··· Extracted information

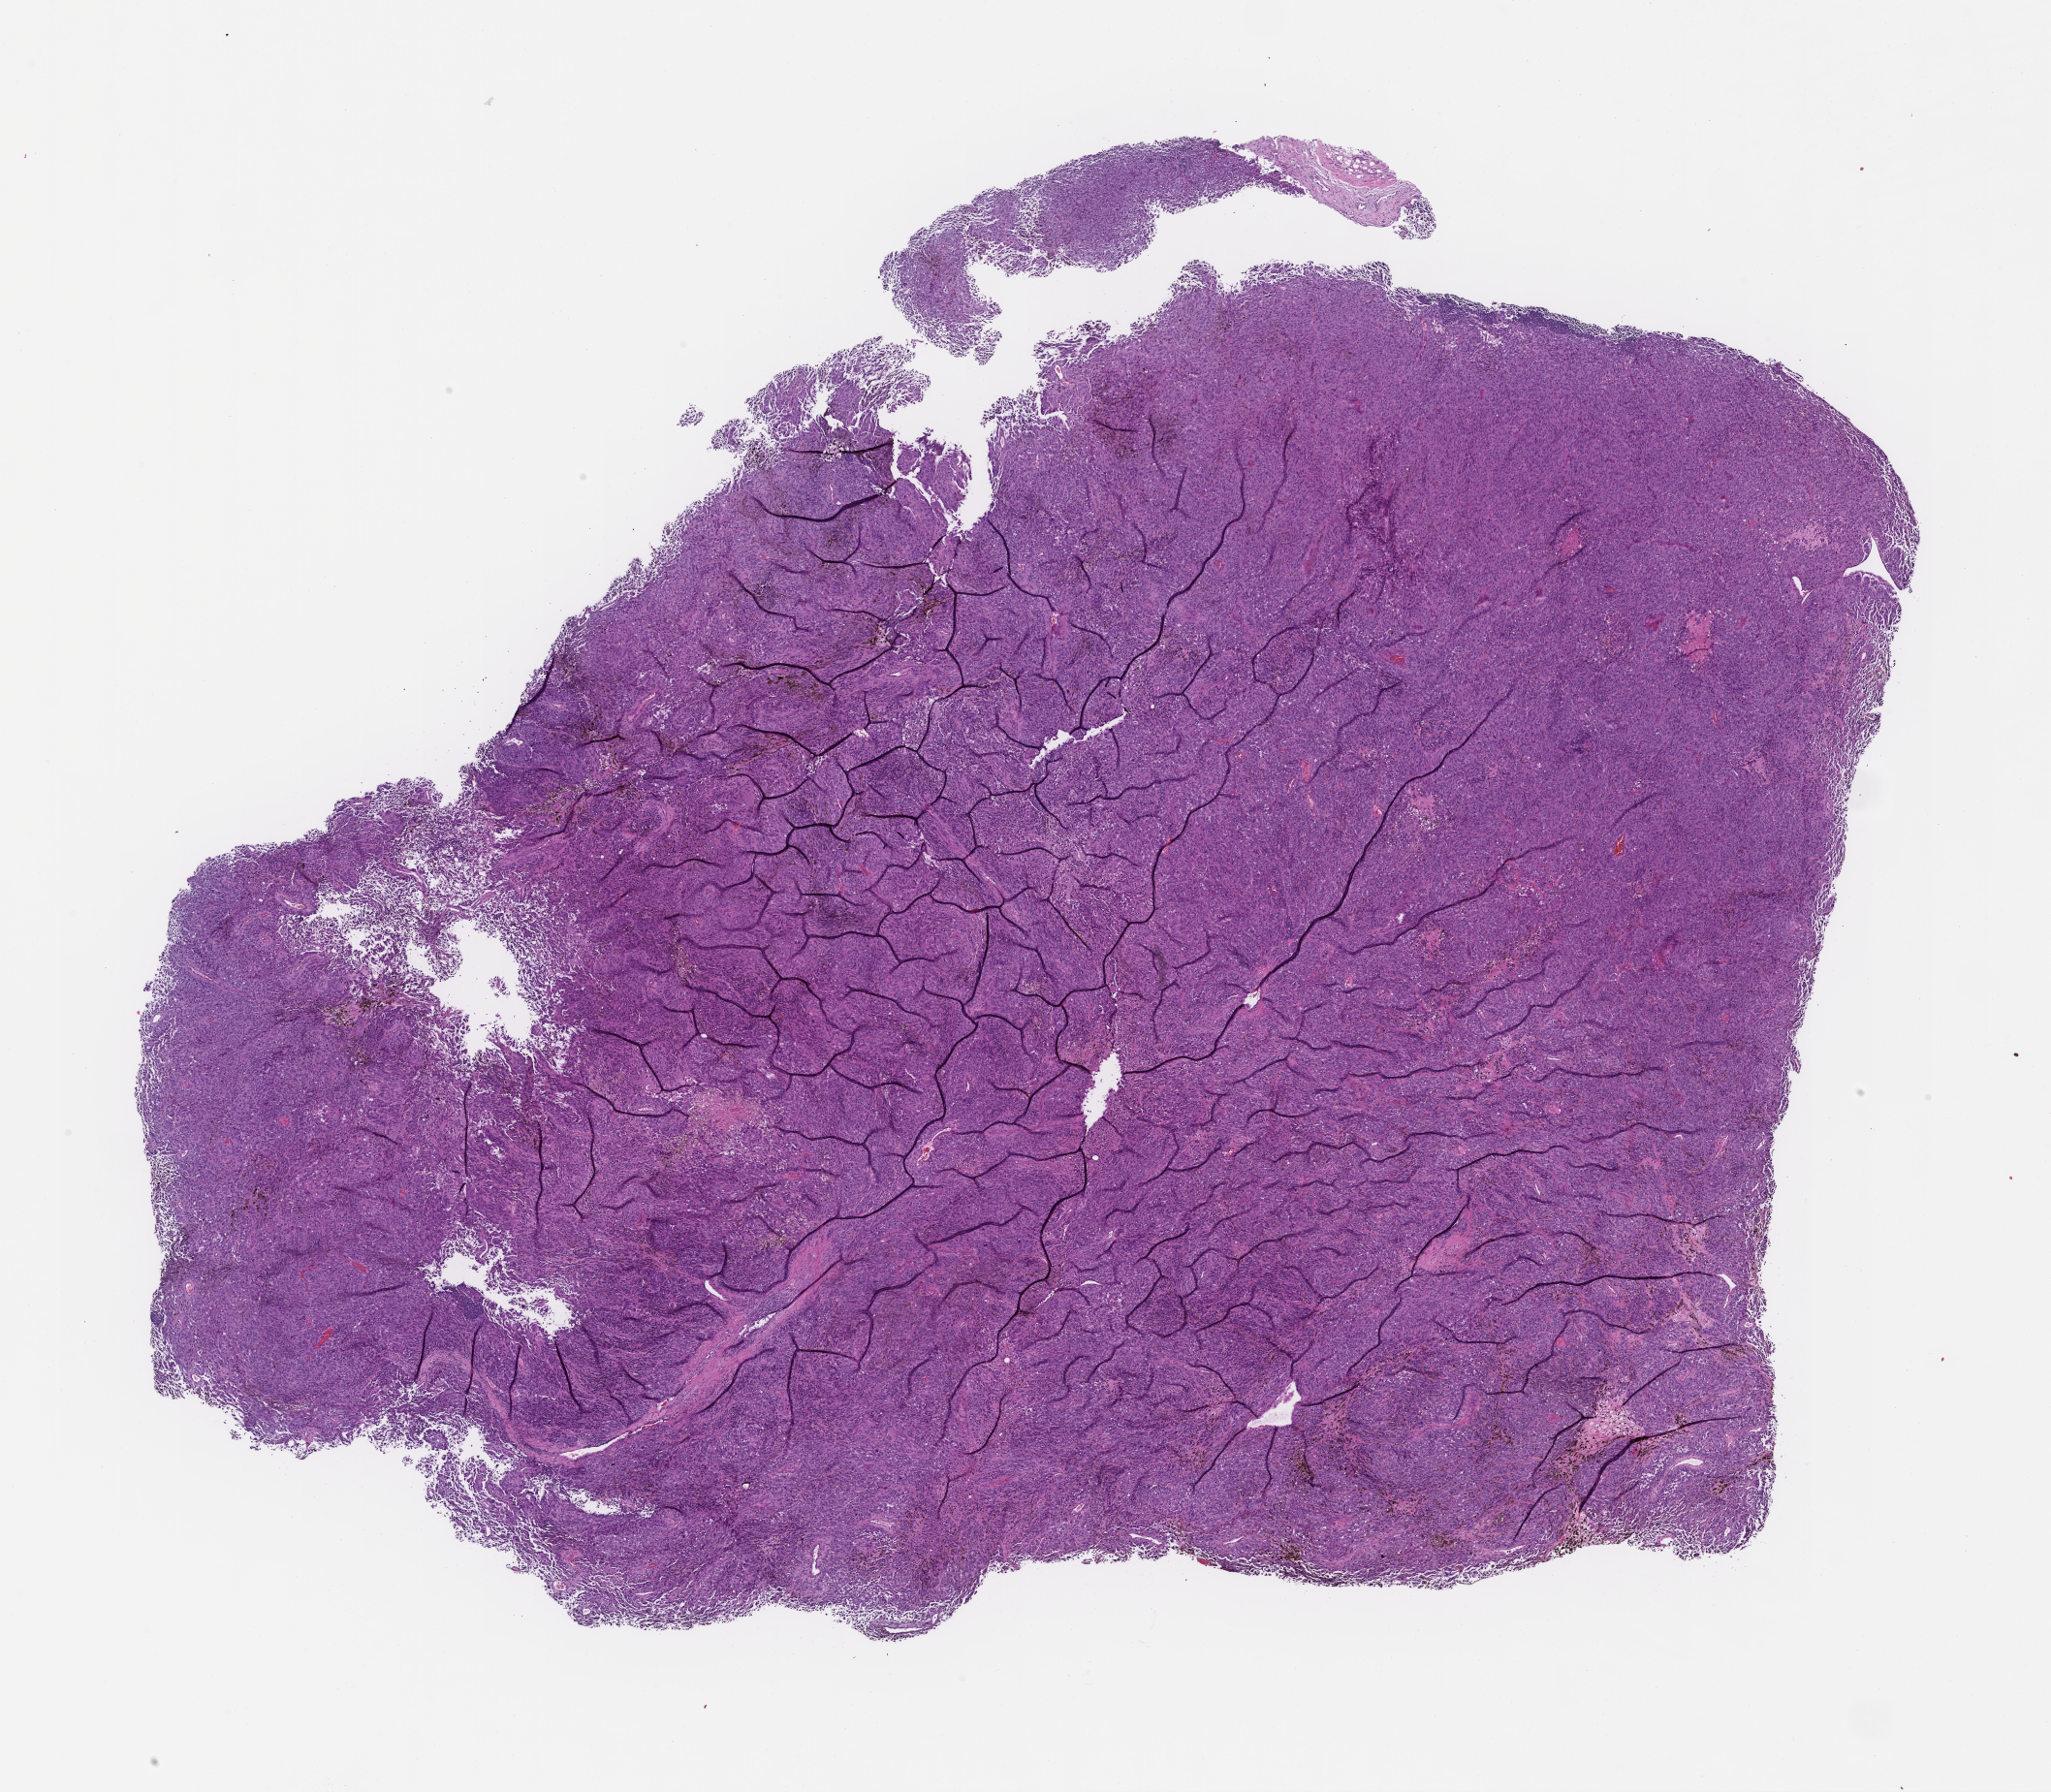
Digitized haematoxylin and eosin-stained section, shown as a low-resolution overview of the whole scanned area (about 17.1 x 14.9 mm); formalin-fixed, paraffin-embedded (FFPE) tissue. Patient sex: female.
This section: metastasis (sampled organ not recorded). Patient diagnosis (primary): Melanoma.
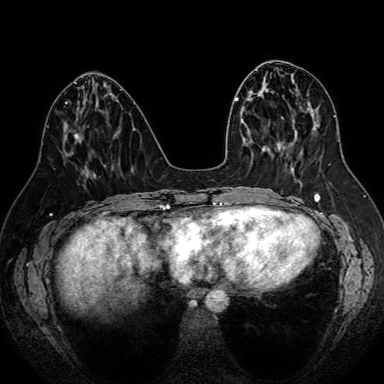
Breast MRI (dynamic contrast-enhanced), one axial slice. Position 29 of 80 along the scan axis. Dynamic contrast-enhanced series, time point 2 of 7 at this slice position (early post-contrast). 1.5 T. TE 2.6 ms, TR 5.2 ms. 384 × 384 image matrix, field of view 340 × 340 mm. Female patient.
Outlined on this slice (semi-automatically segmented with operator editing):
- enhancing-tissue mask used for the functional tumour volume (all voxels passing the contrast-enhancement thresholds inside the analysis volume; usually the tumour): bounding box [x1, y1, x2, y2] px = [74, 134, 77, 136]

······

#### Problem description:
Your answer must consist only of the lines from the one containing "Outlined on this" through the last line of the data above, both included, exactly as written.

#### Answer space:
Outlined on this slice (semi-automatically segmented with operator editing):
- enhancing-tissue mask used for the functional tumour volume (all voxels passing the contrast-enhancement thresholds inside the analysis volume; usually the tumour): bounding box [x1, y1, x2, y2] px = [74, 134, 77, 136]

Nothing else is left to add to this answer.